__TESTO FORNITO__.
========================================

Sentenza di Cassazione Penale Sez. 1 Num. 19806 Anno 2025
Penale Sent. Sez. 1 Num. 19806 Anno 2025
Presidente: COGNOME
Relatore: NOME COGNOME
Data Udienza: 16/05/2025
SENTENZA
sui ricorsi proposti da:
COGNOME NOME nato a SAN FELICE SUL PANARO il 30/06/1953 COGNOME NOME nato a MIRANDOLA il 24/11/1983
avverso l’ordinanza del 28/02/2025 della Corte d’appello di Bologna udita la relazione del Consigliere NOME COGNOME lette le conclusioni del PG, NOME COGNOME che ha chiesto il rigetto del ricorso.
Ritenuto in fatto
Con ordinanza del 28 febbraio 2025 la Corte d’appello di Bologna, in funzione di giudice dell’esecuzione, ha respinto l’istanza dei condannati NOME COGNOME ed NOME COGNOME di revoca della sentenza della Corte di appello di Bologna del 17 dicembre 2020, irrevocabile il 7 maggio 2022, nella parte in cui la stessa li aveva condannati per il concorso nel reato di abuso d’ufficio (110 e 323 cod. pen.) con il funzionario del Comune di Finale Emilia NOME COGNOME giudicato a parte.
In particolar e, il giudice dell’esecuzione ha rilevato che, pur se il reato dell’art. 323 cod. pen. è stato abrogato con l. 9 agosto 2024, n. 114, il fatto di cui i condannati sono stati ritenuti responsabili, ha conservato rilevanza penale, perché è adesso punito dall ‘art. 314bis cod. pen., atteso che il concorrente intraneo COGNOME funzionario incaricato alla predisposizione delle gare di appalto di lavori pubblici e di controllo dello stato di
esecuzione dei relativi lavori, aveva la disponibilità di risorse pubbliche che, in violazione di specifiche disposizioni di legge, aveva attribuito ai COGNOME procurando loro un ingiusto vantaggio patrimoniale.
Avverso il predetto provvedimento hanno proposto ricorso i condannati, per il tramite del difensore, con i seguenti motivi.

========================================

__VOCI FORNITE__.

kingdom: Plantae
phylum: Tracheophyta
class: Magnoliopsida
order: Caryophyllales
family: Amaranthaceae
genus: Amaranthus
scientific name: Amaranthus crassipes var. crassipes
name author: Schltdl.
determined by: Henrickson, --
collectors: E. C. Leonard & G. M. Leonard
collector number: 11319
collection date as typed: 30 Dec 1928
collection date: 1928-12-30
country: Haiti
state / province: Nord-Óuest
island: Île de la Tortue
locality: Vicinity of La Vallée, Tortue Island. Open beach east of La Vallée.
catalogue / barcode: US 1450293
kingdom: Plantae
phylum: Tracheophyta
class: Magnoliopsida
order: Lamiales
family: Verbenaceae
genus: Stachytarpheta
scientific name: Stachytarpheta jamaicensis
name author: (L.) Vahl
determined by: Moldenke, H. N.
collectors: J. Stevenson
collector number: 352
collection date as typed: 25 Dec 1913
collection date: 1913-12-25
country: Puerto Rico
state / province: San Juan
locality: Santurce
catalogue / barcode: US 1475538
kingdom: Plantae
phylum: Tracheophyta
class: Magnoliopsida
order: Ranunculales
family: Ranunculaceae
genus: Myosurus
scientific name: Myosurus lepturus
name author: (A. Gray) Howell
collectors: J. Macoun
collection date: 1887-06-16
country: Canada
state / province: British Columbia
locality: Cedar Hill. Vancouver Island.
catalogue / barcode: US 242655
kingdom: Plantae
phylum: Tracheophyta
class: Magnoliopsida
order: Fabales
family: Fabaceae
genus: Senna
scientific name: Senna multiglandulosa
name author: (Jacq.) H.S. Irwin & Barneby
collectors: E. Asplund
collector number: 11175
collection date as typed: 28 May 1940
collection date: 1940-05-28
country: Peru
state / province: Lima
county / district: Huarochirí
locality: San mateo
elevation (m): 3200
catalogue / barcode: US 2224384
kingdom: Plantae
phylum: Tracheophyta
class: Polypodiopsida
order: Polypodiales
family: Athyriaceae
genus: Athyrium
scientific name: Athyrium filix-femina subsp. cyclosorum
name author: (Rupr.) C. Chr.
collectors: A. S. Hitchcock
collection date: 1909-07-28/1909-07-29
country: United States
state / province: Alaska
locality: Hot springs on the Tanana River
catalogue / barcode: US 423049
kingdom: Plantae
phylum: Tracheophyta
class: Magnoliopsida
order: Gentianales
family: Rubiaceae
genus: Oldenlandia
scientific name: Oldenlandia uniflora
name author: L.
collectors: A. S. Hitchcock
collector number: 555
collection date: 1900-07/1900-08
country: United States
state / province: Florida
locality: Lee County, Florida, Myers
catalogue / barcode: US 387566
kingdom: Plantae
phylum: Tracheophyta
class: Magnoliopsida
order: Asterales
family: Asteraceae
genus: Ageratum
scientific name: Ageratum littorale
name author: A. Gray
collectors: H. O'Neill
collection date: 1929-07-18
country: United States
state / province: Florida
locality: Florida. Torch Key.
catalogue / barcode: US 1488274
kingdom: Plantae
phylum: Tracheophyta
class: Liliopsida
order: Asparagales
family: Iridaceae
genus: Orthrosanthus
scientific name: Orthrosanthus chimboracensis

========================================

__COMPLETA QUANTO SEGUE__.
a) Riporta tutti gli articoli del codice penale citati nella sentenza.
b) Nelle voci, sostituisci "order" con "ordine" nelle righe comprese tra quella che contiene "state / province: Alaska" e quella che contiene "scientific name: Oldenlandia uniflora", estremi inclusi, e restituisci solo queste righe.
La sentenza e le voci non hanno alcun legame tra loro.

__IN RISPOSTA__.
a) 110, 323, 314bis

b)
state / province: Alaska
locality: Hot springs on the Tanana River
catalogue / barcode: US 423049
kingdom: Plantae
phylum: Tracheophyta
class: Magnoliopsida
ordine: Gentianales
family: Rubiaceae
genus: Oldenlandia
scientific name: Oldenlandia uniflora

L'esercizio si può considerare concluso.